PROBLEM TO SOLVE:
Go through the listing and return every line with "output" in it.

DATA:
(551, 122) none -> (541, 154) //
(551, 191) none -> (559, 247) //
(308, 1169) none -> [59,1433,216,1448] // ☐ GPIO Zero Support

--

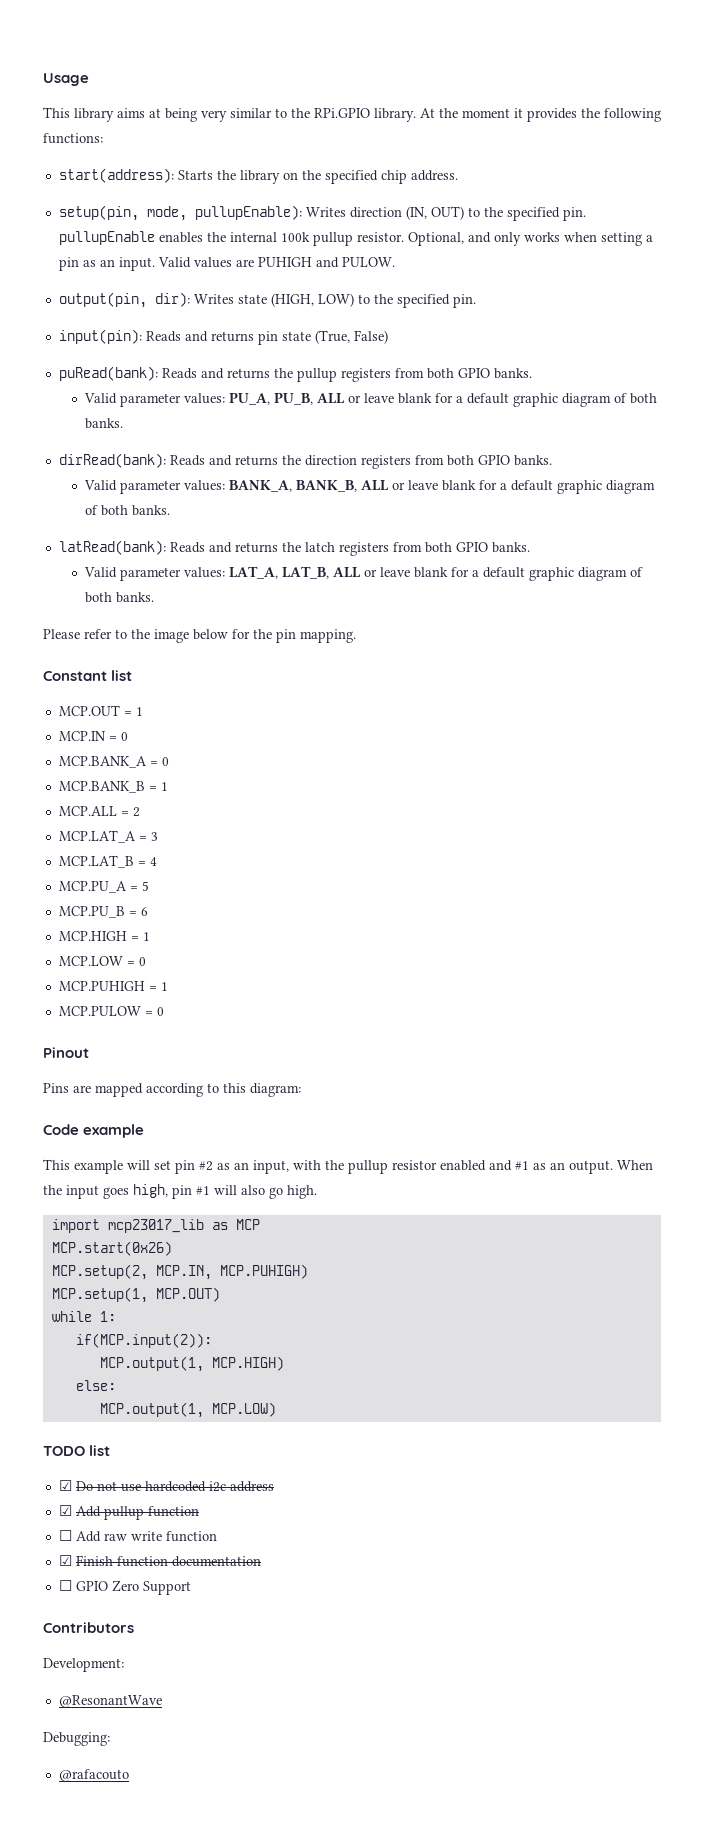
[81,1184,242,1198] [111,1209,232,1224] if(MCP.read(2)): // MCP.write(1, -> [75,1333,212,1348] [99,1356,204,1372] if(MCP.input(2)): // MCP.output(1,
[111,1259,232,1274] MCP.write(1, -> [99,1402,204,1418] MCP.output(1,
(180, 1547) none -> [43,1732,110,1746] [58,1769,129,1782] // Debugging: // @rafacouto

EXERCISE RESULT:
[81,1184,242,1198] [111,1209,232,1224] if(MCP.read(2)): // MCP.write(1, -> [75,1333,212,1348] [99,1356,204,1372] if(MCP.input(2)): // MCP.output(1,
[111,1259,232,1274] MCP.write(1, -> [99,1402,204,1418] MCP.output(1,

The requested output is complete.